VS-5584 is efficacious as a single agent and has synergistic effects in combination with an EGFRi in a gastric xenograft model.

VS-5584 has very good pharmacokinetic properties and effectively blocks mTORC1 and 2 as well as PI3K signaling in tumor tissue after once daily oral dosing. It is highly efficacious and well tolerated in all xenograft models tested so far, including models resistant to rapalogs and standard of care therapies [1].

VS-5584 potently inhibited survival and proliferation of established (A375, A-2058 and SK-MEL-3 lines) and primary human melanoma cells, but was non-cytotoxic to non-cancerous human skin keratinocytes and B10BR murine melanocytes. VS-5584 induced caspase-dependent apoptotic death in melanoma cells, and its cytotoxicity was alleviated by the caspase inhibitors. At the molecular level, VS-5584 blocked AKT-mTOR activation and downregulated cyclin D1 expression in melanoma cells, while the expressions of Bcl-xL and Bcl-2 were not affected by VS-5584 treatment [2]. VS-5584 failed to affect Bcl-xL and Bcl-2 expressions in tested melanoma cells.
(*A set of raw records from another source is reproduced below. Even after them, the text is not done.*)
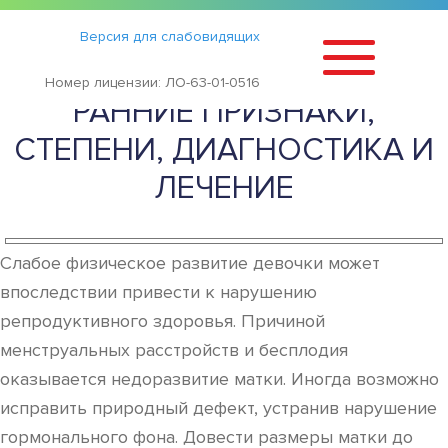
Статьи
›
Версия для слабовидящих
ГИПОПЛАЗИЯ МАТКИ:
Номер лицензии: ЛО-63-01-0516
РАННИЕ ПРИЗНАКИ,
СТЕПЕНИ, ДИАГНОСТИКА И
ЛЕЧЕНИЕ
Слабое физическое развитие девочки может
впоследствии привести к нарушению
репродуктивного здоровья. Причиной
менструальных расстройств и бесплодия
оказывается недоразвитие матки. Иногда возможно
исправить природный дефект, устранив нарушение
гормонального фона. Довести размеры матки до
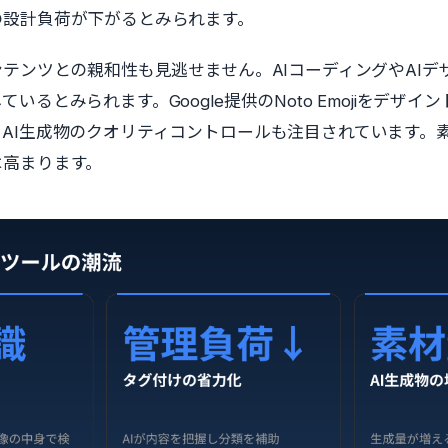
の設計負荷が下がるとみられます。
ンテンツとの親和性も見逃せません。AIコーディングやAI
いるとみられます。Google提供のNoto Emojiをデザ
AI生成物のクオリティコントロールも注目されています。素
は高まります。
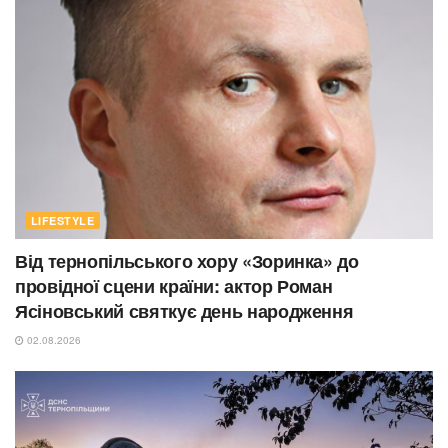
LIFESTYLE
Від тернопільського хору «Зоринка» до
провідної сцени країни: актор Роман
Ясіновський святкує день народження
02.08.2026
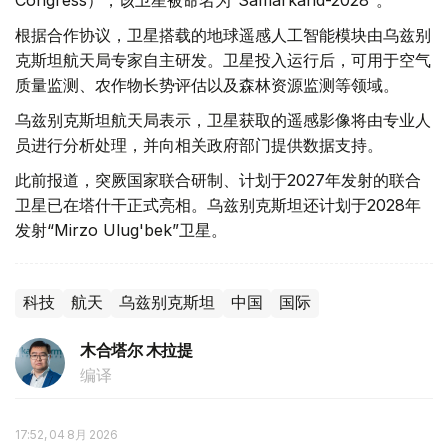
根据合作协议，卫星搭载的地球遥感人工智能模块由乌兹别
克斯坦航天局专家自主研发。卫星投入运行后，可用于空气
质量监测、农作物长势评估以及森林资源监测等领域。
乌兹别克斯坦航天局表示，卫星获取的遥感影像将由专业人
员进行分析处理，并向相关政府部门提供数据支持。
此前报道，突厥国家联合研制、计划于2027年发射的联合
卫星已在塔什干正式亮相。乌兹别克斯坦还计划于2028年
发射“Mirzo Ulug'bek”卫星。
科技
航天
乌兹别克斯坦
中国
国际
木合塔尔 木拉提
编译
17:52, 04 8月 2026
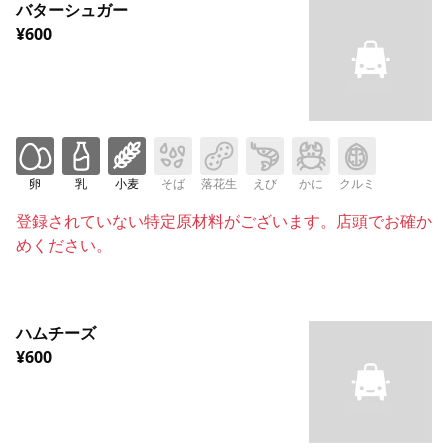
バターシュガー
¥600
卵
乳
小麦
そば
落花生
えび
かに
クルミ
登録されていない特定原材料がございます。店頭でお確か
めください。
ハムチーズ
¥600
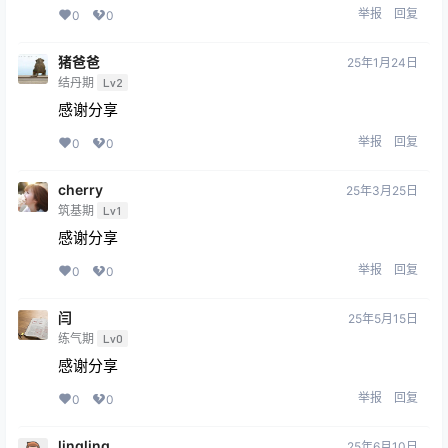
举报
回复
0
0
猪爸爸
25年1月24日
结丹期
Lv2
感谢分享
举报
回复
0
0
cherry
25年3月25日
筑基期
Lv1
感谢分享
举报
回复
0
0
闫
25年5月15日
练气期
Lv0
感谢分享
举报
回复
0
0
lingling
25年6月10日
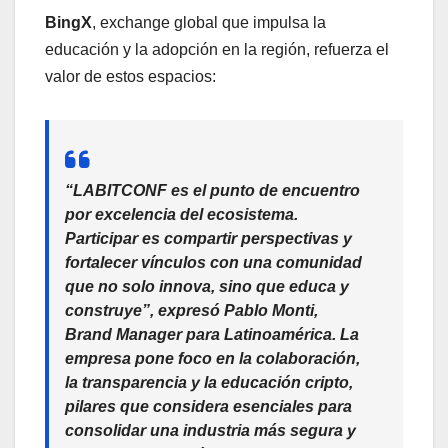
BingX
, exchange global que impulsa la
educación y la adopción en la región, refuerza el
valor de estos espacios:
“LABITCONF es el punto de encuentro
por excelencia del ecosistema.
Participar es compartir perspectivas y
fortalecer vínculos con una comunidad
que no solo innova, sino que educa y
construye”, expresó Pablo Monti,
Brand Manager para Latinoamérica. La
empresa pone foco en la colaboración,
la transparencia y la educación cripto,
pilares que considera esenciales para
consolidar una industria más segura y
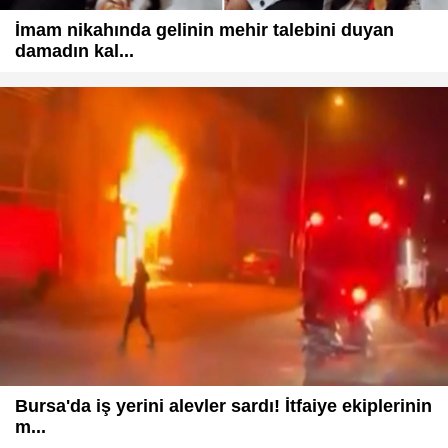
İmam nikahında gelinin mehir talebini duyan
damadın kal...
Bursa'da iş yerini alevler sardı! İtfaiye ekiplerinin
m...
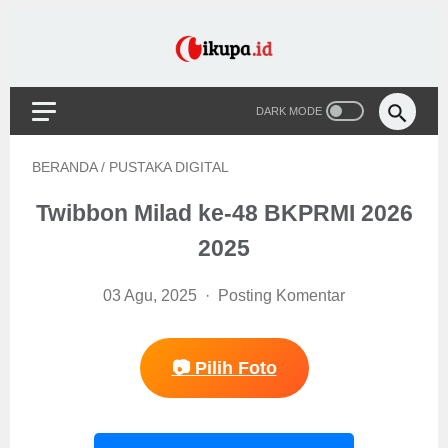
BERANDA
/
PUSTAKA DIGITAL
Twibbon Milad ke-48 BKPRMI 2026
2025
03 Agu, 2025
Posting Komentar
📷 Pilih Foto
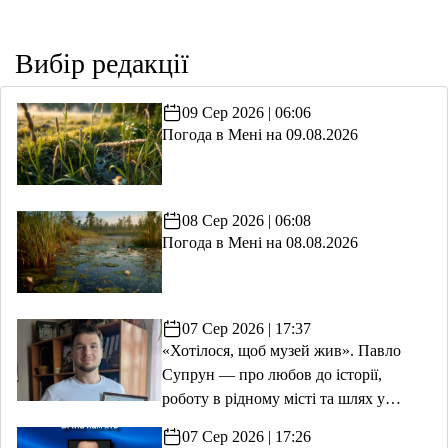
Вибір редакції
09 Сер 2026 | 06:06
Погода в Мені на 09.08.2026
08 Сер 2026 | 06:08
Погода в Мені на 08.08.2026
07 Сер 2026 | 17:37
«Хотілося, щоб музей жив». Павло
Супрун — про любов до історії,
роботу в рідному місті та шлях у
волонтерство
07 Сер 2026 | 17:26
Importantly, the Bcl-xL/Bcl-2 inhibitor ABT-737, or siRNA-mediated knockdown of Bcl-xL/Bcl-2, remarkably enhanced the activity of VS-5584 against melanoma cells in vitro and in vivo.

References:
1. Hart, S.; et. al. VS-5584, a Novel and Highly Selective PI3K/mTOR Kinase Inhibitor for the Treatment of Cancer. Mol Cancer Ther 2013, 12(2), 151-161.
2. Shao, Z.; et. al. VS-5584, a Novel PI3K-mTOR Dual Inhibitor, Inhibits Melanoma Cell Growth In Vitro and In Vivo. PLoS One 2015, 10(7), e0132655.